WORKING DATA
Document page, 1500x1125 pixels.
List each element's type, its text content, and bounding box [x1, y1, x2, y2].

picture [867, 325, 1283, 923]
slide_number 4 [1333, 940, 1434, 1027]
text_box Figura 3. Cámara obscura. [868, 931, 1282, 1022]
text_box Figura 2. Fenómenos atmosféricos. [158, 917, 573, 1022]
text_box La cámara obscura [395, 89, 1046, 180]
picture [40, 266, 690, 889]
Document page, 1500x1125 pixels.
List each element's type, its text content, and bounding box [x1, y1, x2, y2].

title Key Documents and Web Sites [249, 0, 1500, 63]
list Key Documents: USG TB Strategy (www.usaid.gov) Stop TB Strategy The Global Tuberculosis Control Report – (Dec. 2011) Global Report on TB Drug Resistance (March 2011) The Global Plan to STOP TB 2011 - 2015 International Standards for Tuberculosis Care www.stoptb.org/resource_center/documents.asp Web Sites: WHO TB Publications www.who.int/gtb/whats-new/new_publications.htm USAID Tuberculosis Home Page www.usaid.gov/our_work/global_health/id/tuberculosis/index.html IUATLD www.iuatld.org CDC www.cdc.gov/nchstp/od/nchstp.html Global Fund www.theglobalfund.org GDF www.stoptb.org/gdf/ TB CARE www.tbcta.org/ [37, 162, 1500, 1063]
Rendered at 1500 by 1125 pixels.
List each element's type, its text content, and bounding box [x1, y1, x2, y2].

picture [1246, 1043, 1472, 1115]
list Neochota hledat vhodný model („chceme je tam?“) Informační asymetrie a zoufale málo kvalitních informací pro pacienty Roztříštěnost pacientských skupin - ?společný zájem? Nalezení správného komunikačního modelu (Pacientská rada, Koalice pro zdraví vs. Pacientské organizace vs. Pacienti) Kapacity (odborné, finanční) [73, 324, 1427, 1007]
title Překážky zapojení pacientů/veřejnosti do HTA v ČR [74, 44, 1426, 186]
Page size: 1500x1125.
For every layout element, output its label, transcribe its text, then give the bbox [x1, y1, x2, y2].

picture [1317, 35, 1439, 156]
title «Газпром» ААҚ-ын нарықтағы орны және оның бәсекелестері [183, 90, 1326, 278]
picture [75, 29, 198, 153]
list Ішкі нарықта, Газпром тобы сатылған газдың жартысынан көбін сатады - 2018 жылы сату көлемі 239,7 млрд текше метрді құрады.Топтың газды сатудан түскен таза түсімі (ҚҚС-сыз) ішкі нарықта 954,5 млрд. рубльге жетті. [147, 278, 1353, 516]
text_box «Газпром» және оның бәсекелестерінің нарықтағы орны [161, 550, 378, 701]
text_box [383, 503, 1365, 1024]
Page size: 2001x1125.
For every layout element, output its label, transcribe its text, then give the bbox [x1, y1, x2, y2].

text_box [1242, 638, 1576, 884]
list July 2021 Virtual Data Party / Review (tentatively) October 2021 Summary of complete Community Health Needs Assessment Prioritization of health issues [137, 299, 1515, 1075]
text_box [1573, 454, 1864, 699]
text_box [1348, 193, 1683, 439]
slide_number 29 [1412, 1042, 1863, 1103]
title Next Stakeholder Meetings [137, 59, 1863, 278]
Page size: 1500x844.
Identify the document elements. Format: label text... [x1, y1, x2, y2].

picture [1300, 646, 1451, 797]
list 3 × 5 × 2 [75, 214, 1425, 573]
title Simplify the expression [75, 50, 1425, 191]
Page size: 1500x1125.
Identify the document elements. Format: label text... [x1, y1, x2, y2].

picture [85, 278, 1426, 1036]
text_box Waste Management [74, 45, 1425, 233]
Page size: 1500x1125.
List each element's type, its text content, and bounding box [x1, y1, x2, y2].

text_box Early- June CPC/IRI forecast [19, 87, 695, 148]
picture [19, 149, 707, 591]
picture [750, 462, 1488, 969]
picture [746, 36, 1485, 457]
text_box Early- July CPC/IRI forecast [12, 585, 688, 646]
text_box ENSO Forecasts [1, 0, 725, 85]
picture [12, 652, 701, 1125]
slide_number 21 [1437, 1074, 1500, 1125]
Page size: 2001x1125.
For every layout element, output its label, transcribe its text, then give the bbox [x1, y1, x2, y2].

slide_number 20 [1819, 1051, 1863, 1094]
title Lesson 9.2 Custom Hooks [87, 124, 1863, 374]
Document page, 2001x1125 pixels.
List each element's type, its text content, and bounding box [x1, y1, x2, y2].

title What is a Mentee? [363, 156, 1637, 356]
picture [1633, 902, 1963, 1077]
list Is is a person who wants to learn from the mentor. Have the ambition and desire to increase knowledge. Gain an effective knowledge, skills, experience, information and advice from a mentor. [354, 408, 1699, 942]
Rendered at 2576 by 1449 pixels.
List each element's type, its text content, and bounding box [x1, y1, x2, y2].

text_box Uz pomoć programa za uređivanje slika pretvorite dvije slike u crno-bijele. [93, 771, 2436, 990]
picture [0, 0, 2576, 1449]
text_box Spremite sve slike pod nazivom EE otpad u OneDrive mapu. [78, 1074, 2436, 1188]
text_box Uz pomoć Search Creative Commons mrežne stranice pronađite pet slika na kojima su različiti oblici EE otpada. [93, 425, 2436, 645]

PROBLEM
Show the lines in the entries above that include the string "pixels".

ANSWER TO THE EXERCISE
Document page, 1500x1125 pixels.
Document page, 1500x1125 pixels.
Rendered at 1500 by 1125 pixels.
Document page, 2001x1125 pixels.
Rendered at 2576 by 1449 pixels.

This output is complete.